A rare California waterfall plunging straight into the Pacific.
Lakes, bluffs, and wildflower-lined trail on one classic coastal ramble.
Satisfying out-and-back or an extended run to Wildcat Camp.
Along with its United Kingdom-like moors, weirs, glens and vales, Point Reyes has its “Lake District.” Five lakes-Bass, Pelican, Crystal, Ocean and Wildcat-were created in part by movement along the nearby San Andreas Fault.
Coast Trail then does what Coast Trail does best: it rollercoasters along the rim of the continent, trading shade for sea air, forest hush for surf-thunder, and back again. Along the way, you’ll glimpse the chain of lakes that make up this accidental “Lake District,” each tucked into folds of faulted terrain. The payoff is Alamere Falls, one of California’s rare tidefalls-a creek that runs out of options and swan-dives straight over the sea cliffs onto the beach. It’s part hydrology lesson, part standing ovation.
The fault-scattered lakes are stars in their own right. Bass Lake, tucked into a bowl of Douglas-fir, is the classic linger spot: a flat rock, a sandwich, and the noble intention to “just test the water” that somehow becomes a brisk swim.
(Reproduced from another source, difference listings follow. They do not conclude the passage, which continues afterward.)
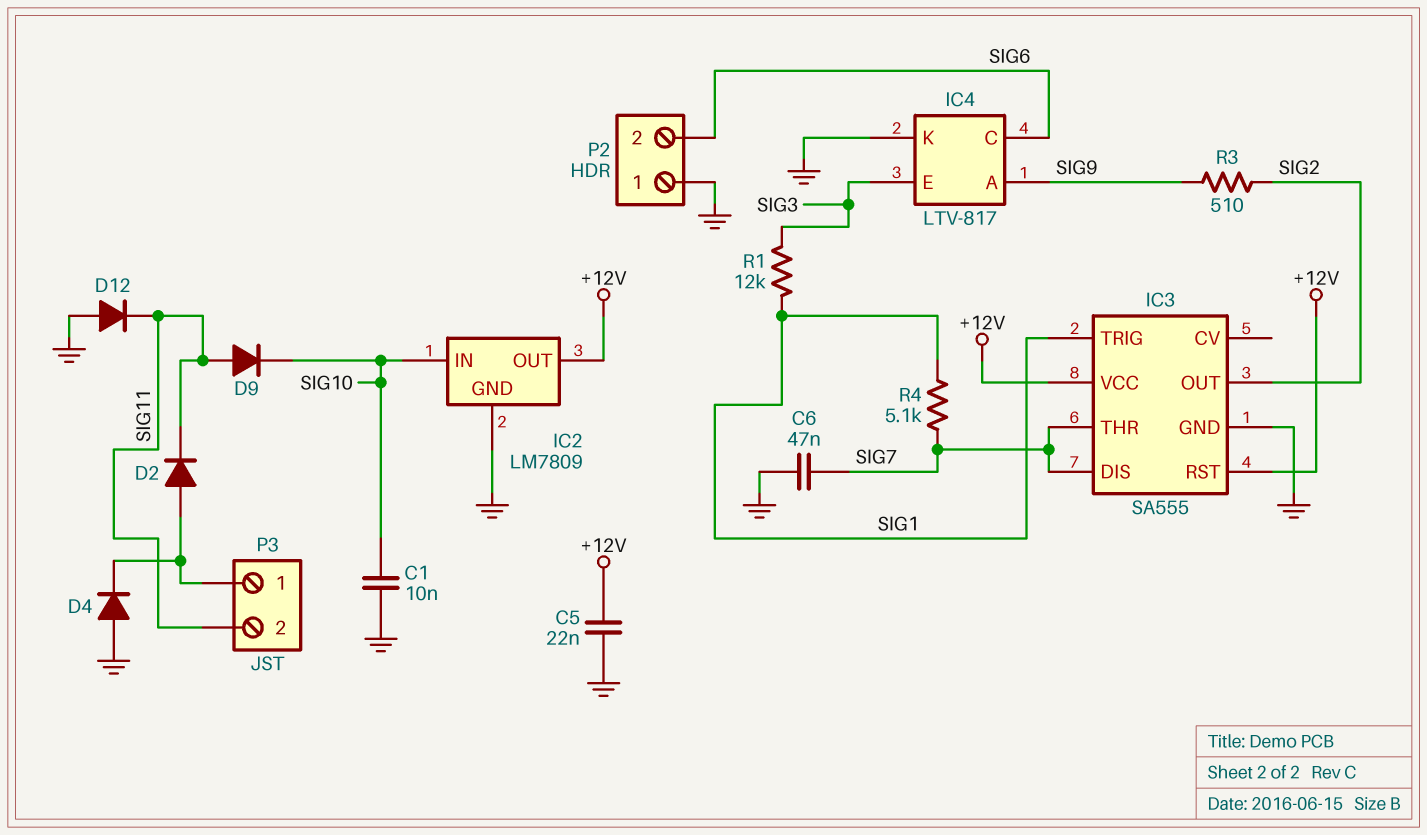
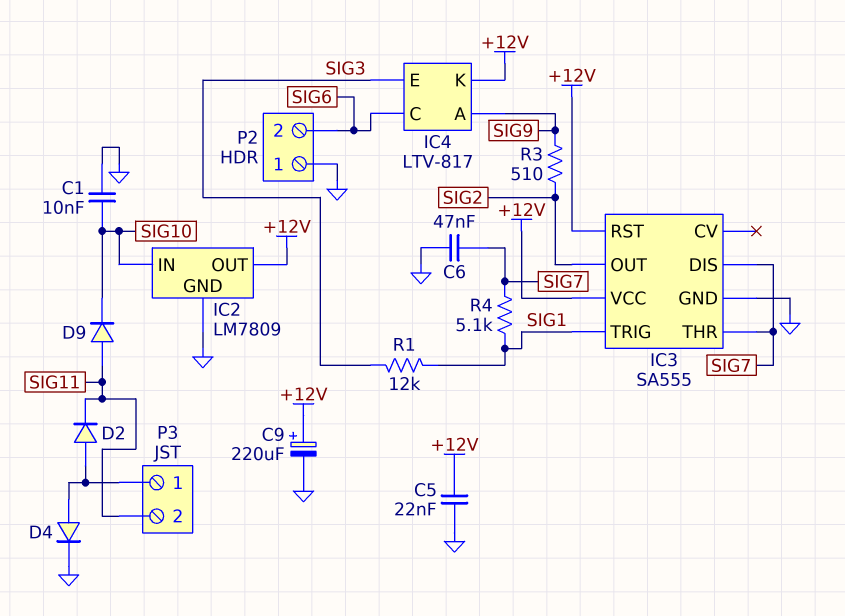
C9: none -> 220uF (plus +12V, minus GND)
D4: diode (A GND, K P3/1) -> diode (A P3/1, K GND)
D12: diode (A GND, K SIG11) -> none
IC4 pin K: GND -> +12V

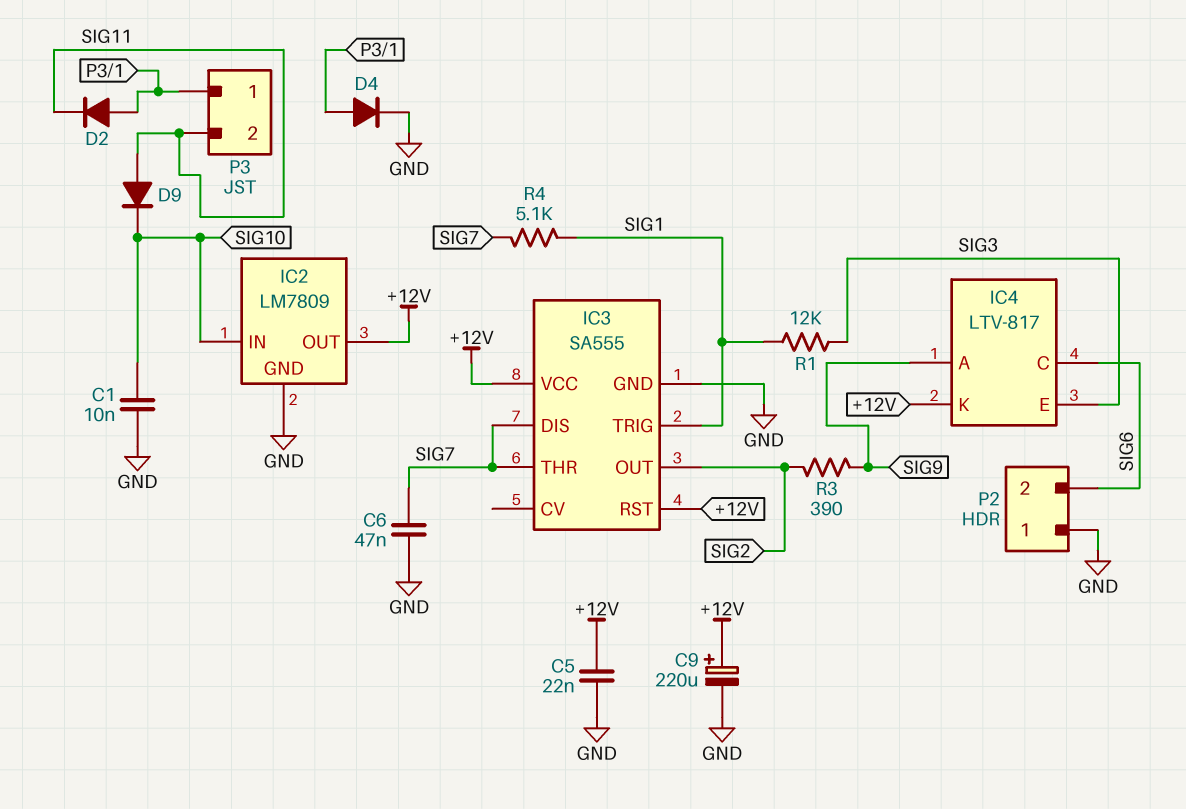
R3: 510 (SIG2, SIG9) -> 390 (SIG2, SIG9)

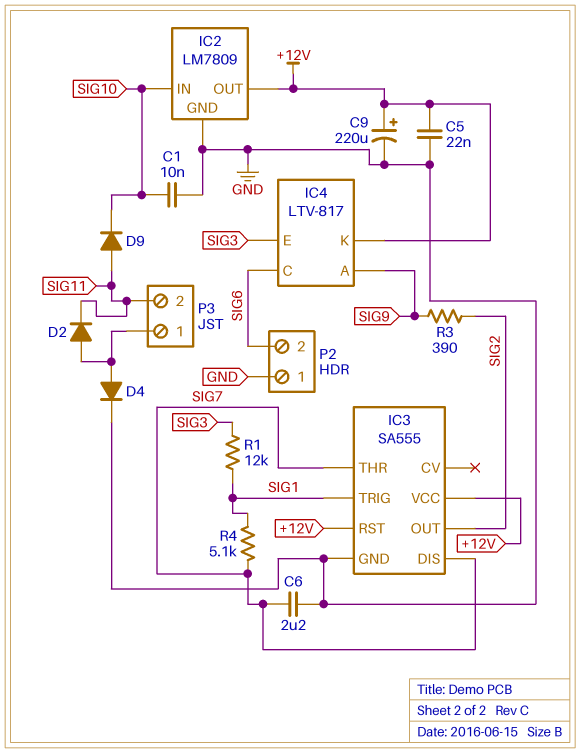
C6: 47nF (GND, SIG7) -> 2.2uF (GND, SIG7)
Pelican Lake, triangular and wind-ruffled, announces that you’re nearing the big show. Even the tiny ponds along the way do their best mirror trick, flashing back ragged slices of sky.
Flora keeps things interesting. Spring produces a wildflower parade-foxglove, lupine, paintbrush, morning glory-while the trail edges smell of black sage and coyote brush. Eucalyptus groves sigh and creak above you; below, brown pelicans draw long lines across the air like slow-moving punctuation. In winter, storm swell turns the bluffs into a theater of white spray; in summer, fog braids itself through the headlands and makes every overlook feel discovered.
Reaching Alamere Falls, you’ll join fellow pilgrims in a kind of outdoor theater-everyone gazing at the cascade that seems too cinematic to be real. Alamere Creek threads through willow thickets, gathers itself, and commits to the leap. Most hikers admire the falls from the upper ledge-a natural balcony beside the cataract where you can feel the mist on your face and hear the ocean swallow the last of the creek. Some descend to the beach for the upward-looking view; I prefer to keep my drama in the scenery, not in my footing. Either way, the finale is the same: fresh water doing a last, luminous curtain call.
Options abound. Turn back the way you came for the full “lakes-and-falls” duet, or push on to Wildcat Camp, where Ocean and Wildcat Lakes share the stage with wind-bent grasses and a long ribbon of sand. On this outing the destination is wonderful, but the through-line is the coast itself-faulted, folded, flowered, and forever performing.
From Stinson Beach, drive 4.5 miles north and take the turnoff (Olema-Bolinas Road) to Bolinas. At Mesa Road, turn right and travel 4.5 miles to trailhead parking at road’s end.
Climb the staircase and join Coast Trail as it rises through eucalyptus, then contours the bluff edge with big Pacific views. In spring the margins pop with wildflowers; year-round the surf soundtrack keeps time. After roughly 1 mile, the trail dips into a gully, climbs back to the bluffs, and repeats the rhythm-Point Reyes’ version of interval training.
At 2.25 miles pass Lake Ranch Trail; in another 0.7-mile reach Bass Lake under Douglas-fir-prime time for a snack stop. Continue north as Coast Trail leaves the woods for scrub, serving up views of triangular Pelican Lake. Around 3.5 miles an unsigned spur heads west toward Double Point (seals often haul out there); a short distance beyond, a signed spur leads to Alamere Falls.
Follow the spur beside willow lined Alamere Creek to the brink of the tidefall. Most hikers enjoy the top-down view from the rocky platform; if you choose to reach the beach, cross the creek only in safe conditions and use extreme care on the informal descent-tides and footing rule the day.
Return to Coast Trail and either retrace your steps or continue north to Wildcat Camp, looping past Ocean and Wildcat Lakes before heading back. Whichever you choose, leave time to dawdle on the bluffs; this is a hike that rewards unhurried eyes.